Prediction of Cancer Class with Majority Voting Genetic Programming Classifier Using Gene Expression Data
Issue No. 02 - April-June (2009 vol. 6)
Topon Kumar Paul , Toshiba Corporation, Kanagawa
Hitoshi Iba , The University of Tokyo, Japan
In order to get a better understanding of different types of cancers and to find the possible biomarkers for diseases, recently, many researchers are analyzing the gene expression data using various machine learning techniques. However, due to a very small number of training samples compared to the huge number of genes and class imbalance, most of these methods suffer from overfitting. In this paper, we present a majority voting genetic programming classifier (MVGPC) for the classification of microarray data.
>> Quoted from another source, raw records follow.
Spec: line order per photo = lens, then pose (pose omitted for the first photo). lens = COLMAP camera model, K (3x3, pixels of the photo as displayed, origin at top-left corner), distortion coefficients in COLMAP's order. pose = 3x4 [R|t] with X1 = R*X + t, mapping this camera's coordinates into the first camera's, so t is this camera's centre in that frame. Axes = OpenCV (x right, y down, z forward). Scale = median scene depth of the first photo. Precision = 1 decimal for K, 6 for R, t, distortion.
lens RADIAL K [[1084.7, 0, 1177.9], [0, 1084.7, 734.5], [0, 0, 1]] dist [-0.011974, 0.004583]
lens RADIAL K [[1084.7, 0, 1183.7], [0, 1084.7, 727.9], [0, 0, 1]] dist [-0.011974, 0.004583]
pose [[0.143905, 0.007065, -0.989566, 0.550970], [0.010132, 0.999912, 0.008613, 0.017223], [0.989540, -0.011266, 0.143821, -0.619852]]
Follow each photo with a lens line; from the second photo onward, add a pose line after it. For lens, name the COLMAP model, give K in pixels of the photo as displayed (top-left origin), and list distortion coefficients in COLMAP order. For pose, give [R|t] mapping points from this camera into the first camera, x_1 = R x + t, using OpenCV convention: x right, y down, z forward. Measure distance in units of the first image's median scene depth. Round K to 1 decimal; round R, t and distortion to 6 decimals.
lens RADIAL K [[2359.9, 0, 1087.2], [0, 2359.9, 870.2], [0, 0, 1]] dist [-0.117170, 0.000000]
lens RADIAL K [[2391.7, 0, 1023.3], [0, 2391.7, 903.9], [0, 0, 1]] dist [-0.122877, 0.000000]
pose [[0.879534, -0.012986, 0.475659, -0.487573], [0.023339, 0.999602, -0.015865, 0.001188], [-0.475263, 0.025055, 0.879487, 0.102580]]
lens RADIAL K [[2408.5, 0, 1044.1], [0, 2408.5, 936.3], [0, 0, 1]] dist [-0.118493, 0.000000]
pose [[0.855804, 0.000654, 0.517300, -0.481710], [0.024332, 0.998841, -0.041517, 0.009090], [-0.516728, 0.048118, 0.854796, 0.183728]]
Instead of a single rule or a single set of rules, we evolve multiple rules with genetic programming (GP) and then apply those rules to test samples to determine their labels with majority voting technique. By performing experiments on four different public cancer data sets, including multiclass data sets, we have found that the test accuracies of MVGPC are better than those of other methods, including AdaBoost with GP. Moreover, some of the more frequently occurring genes in the classification rules are known to be associated with the types of cancers being studied in this paper.
Classifier design and evaluation, data mining, feature extraction, evolutionary computing and genetic algorithm, gene expression, majority voting.
H. Iba and T. K. Paul, "Prediction of Cancer Class with Majority Voting Genetic Programming Classifier Using Gene Expression Data," in IEEE/ACM Transactions on Computational Biology and Bioinformatics, vol. 6, no. , pp. 353-367, 2007.